Written task A
Repeat the piece on Lagarde and the ECB word for word, everything from "Stories this morning" down to "I suspect so.".
Written task B
In the piece on Lagarde and the ECB, who had been the frontrunner for the ECB job?
Written task C
Pick up the piece on Lagarde and the ECB after its last sentence and keep writing it.

Extract
Blain: This Is The Biggest Question Facing Lagarde As The ECB’s New Head

Blain’s Morning Porridge, submitted by Bill Blain of Shard Capital

“Our  credibility is deeply stained by these endless meetings that lead to nothing.”

One of the best Pub Games may just have got easier. “Name 5 famous Belgians” is a popular challenge after a couple of pints – the critical point is you are not allowed to name any fictional characters, ruling out any Belgians normal people have heard of. But the appointment of Belgian caretaker prime minister whatshisname to the top job at the European Council (which manages the EU leaders get-togethers). His name is Charles Michel… I suspect we will remember than name as he wants to prove himself a Brexit hardman.

Let’s not kid ourselves that last night’s announcement of the EU top jobs was anything other than a stitched-up bad and hasty compromise. We won’t need to waste time wondering if they were the best candidates. Don’t even try to answer that rhetorical question. What’s important is – will they work? Can the new EU leadership team push through some form of fiscal agreement/union/accommodation to balance the Euro and propel Europe forward? Can they balance all the competing domestic perspectives and present a unified stance?

Christine Lagarde’s appointment as ECB head is the most hopeful of last night’s roles. Let’s be positive – she is a good communicator, a political operator, her perceived lack of monetary policy experience will be countered by some of finest economic minds advising her (and she is clever enough to know that), and she has international clout and credibility. We’ve got to assume she learnt from her time at the IMF (where her association with the Greek debacle and pro-Europe bias was a problem). As a lawyer, like Jerome Powell at the Fed, giving her strengths in advisory and details. She is a French pick – and will be sympathetic to, and understand, Fiscal Solutions to Europe’s growth problem. What’s not to like?

Stories this morning suggest she could encounter pushback from Jens Weidmann at the Bundesbank who had been frontrunner for the job. He is a hawk and straightjacketed in the ECB’s mandate to control inflation – and is not what Europe needs. Europe needs a political ECB head to push through agreement on fiscal policies. Lagarde will face the 25 strong ECB Governing Council to push her agenda and programme – and that’s probably her biggest challenge. Can she impose her leadership over them the way Draghi did? I suspect so.

Entries shown
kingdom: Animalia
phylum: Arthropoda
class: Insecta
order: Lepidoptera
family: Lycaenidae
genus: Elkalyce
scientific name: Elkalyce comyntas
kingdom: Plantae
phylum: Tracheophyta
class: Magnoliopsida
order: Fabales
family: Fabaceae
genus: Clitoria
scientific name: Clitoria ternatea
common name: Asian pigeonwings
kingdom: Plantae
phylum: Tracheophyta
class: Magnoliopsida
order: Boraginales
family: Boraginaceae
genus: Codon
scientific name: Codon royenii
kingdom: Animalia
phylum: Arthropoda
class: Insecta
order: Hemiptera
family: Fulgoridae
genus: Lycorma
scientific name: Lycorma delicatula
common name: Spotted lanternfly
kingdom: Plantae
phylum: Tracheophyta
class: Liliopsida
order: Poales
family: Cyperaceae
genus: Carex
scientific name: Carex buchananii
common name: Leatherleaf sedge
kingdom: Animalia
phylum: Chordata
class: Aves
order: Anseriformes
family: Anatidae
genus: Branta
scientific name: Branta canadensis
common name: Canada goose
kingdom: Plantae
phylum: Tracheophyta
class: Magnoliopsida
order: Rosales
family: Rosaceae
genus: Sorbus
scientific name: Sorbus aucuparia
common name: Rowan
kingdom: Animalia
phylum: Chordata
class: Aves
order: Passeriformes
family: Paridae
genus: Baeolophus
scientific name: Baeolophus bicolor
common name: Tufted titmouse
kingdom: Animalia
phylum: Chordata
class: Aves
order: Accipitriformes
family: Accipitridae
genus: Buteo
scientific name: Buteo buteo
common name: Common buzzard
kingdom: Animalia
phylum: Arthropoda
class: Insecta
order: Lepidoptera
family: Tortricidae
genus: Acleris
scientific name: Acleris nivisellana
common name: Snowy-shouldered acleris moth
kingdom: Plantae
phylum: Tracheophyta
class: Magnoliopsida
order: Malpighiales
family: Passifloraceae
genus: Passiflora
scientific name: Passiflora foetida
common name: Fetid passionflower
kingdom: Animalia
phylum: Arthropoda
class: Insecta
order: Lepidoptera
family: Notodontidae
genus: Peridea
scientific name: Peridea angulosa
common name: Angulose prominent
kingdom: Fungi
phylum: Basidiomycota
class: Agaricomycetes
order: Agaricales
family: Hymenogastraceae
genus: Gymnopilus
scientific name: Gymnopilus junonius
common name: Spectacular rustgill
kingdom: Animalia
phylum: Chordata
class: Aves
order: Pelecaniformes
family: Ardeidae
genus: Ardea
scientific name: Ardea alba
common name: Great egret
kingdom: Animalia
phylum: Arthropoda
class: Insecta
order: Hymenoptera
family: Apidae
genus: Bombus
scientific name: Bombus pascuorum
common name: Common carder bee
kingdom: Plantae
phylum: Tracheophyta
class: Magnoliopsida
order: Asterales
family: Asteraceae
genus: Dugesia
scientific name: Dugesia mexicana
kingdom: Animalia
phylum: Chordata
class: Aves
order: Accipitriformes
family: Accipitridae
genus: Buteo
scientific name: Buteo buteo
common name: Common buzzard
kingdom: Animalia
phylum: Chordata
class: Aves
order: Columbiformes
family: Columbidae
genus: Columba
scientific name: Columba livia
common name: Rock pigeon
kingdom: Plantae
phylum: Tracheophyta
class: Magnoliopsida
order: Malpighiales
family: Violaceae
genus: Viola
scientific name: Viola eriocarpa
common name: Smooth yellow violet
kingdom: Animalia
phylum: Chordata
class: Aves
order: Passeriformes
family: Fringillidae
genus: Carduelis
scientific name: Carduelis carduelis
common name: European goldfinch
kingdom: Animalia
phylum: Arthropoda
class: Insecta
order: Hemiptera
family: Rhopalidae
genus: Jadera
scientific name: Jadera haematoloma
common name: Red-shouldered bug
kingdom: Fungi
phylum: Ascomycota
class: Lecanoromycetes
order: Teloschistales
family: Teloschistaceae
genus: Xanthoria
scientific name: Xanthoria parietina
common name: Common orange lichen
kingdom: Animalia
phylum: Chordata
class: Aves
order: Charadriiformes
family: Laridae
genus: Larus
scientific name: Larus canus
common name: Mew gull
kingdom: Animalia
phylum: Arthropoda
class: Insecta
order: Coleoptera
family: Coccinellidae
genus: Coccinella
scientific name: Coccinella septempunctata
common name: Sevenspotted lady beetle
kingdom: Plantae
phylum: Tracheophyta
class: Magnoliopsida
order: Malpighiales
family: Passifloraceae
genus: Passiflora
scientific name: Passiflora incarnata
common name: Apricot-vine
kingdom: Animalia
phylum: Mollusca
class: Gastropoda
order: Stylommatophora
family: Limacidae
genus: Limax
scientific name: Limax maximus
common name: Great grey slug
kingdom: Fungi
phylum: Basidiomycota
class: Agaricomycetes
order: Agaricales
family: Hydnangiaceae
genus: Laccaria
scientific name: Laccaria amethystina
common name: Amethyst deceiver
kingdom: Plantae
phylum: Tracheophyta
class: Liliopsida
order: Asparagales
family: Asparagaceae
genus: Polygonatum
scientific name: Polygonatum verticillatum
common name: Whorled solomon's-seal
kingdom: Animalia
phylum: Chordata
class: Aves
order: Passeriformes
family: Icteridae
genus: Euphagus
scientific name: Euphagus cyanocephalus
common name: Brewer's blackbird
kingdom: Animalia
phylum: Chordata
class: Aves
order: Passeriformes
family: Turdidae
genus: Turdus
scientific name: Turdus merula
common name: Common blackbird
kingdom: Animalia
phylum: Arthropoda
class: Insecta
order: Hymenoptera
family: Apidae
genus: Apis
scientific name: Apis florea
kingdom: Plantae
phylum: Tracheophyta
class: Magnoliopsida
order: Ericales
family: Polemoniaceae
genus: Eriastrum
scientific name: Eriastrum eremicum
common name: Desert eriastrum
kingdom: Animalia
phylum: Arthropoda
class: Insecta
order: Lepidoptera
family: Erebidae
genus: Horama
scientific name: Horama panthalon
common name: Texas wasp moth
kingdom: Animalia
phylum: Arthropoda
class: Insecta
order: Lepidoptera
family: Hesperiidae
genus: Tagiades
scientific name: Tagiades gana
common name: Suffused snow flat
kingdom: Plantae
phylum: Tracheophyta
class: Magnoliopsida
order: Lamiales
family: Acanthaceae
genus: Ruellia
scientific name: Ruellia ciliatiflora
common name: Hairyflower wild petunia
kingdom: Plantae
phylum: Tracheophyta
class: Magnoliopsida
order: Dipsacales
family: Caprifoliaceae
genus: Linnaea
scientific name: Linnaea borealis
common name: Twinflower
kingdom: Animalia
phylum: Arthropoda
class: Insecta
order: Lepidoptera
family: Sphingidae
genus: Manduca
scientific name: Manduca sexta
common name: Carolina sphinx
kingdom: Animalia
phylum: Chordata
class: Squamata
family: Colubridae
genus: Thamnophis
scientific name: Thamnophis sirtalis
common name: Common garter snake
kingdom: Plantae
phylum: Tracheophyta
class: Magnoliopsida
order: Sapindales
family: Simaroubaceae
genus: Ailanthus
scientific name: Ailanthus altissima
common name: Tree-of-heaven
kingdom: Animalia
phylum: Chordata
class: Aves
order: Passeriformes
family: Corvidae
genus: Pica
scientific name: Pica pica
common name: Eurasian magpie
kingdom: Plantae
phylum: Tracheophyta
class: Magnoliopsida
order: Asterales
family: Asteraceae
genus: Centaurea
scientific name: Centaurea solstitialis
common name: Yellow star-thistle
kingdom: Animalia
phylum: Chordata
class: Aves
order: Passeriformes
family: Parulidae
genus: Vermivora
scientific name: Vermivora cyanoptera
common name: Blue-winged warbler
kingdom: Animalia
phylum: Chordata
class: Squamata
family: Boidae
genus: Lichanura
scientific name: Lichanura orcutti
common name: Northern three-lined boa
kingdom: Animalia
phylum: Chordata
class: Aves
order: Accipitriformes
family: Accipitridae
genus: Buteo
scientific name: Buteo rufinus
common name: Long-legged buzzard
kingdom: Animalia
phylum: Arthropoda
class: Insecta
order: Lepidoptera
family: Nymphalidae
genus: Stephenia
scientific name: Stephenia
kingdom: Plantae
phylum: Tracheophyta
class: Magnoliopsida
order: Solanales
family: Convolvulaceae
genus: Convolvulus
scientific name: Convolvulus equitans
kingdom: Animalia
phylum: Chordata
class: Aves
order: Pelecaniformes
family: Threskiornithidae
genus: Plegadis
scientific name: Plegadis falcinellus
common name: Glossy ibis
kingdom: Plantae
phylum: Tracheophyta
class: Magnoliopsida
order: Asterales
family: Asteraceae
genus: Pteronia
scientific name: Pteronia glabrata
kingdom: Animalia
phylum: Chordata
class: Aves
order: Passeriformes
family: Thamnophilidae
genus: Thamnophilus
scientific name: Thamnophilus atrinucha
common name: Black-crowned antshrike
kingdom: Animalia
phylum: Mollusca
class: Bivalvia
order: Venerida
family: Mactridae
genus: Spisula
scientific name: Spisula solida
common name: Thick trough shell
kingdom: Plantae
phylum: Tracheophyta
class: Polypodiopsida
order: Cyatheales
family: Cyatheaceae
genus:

Right answer A
Stories this morning suggest she could encounter pushback from Jens Weidmann at the Bundesbank who had been frontrunner for the job. He is a hawk and straightjacketed in the ECB’s mandate to control inflation – and is not what Europe needs. Europe needs a political ECB head to push through agreement on fiscal policies. Lagarde will face the 25 strong ECB Governing Council to push her agenda and programme – and that’s probably her biggest challenge. Can she impose her leadership over them the way Draghi did? I suspect so.

Right answer B
Jens Weidmann of the Bundesbank.

Right answer C
The big question facing Lagarde will be how to stimulate Europe. Draghi’s “do-what-ever-it-takes” extraordinary monetary policy worked to stabilise the European debt crisis. It didn’t solve the Euro conundrum – the problem of reconciling strict monetary guidelines and enforced government austerity spending holding back countries trying to restructure to meet German levels of productivity. As a result the Euro was unbalanced. Germany benefited from the Euro while everyone else struggled.

Under Draghi, the ECB’s QE averted ongoing debt crisis, but has not stimulated the economy. Instead its pumped money into financial assets. Lagarde’s challenge will be to meld Fiscal policy into the ECB’s monetary mandate. She is an astute politician and knows when to act. I’m minded to be positive about her appointment. 

(It will also create some interesting openings in Central Bank jobs.. Who will get the IMF job? Canadian Mark Carney at the BOE is said to fancy it. Others think Draghi may be interested as bookend to his career.)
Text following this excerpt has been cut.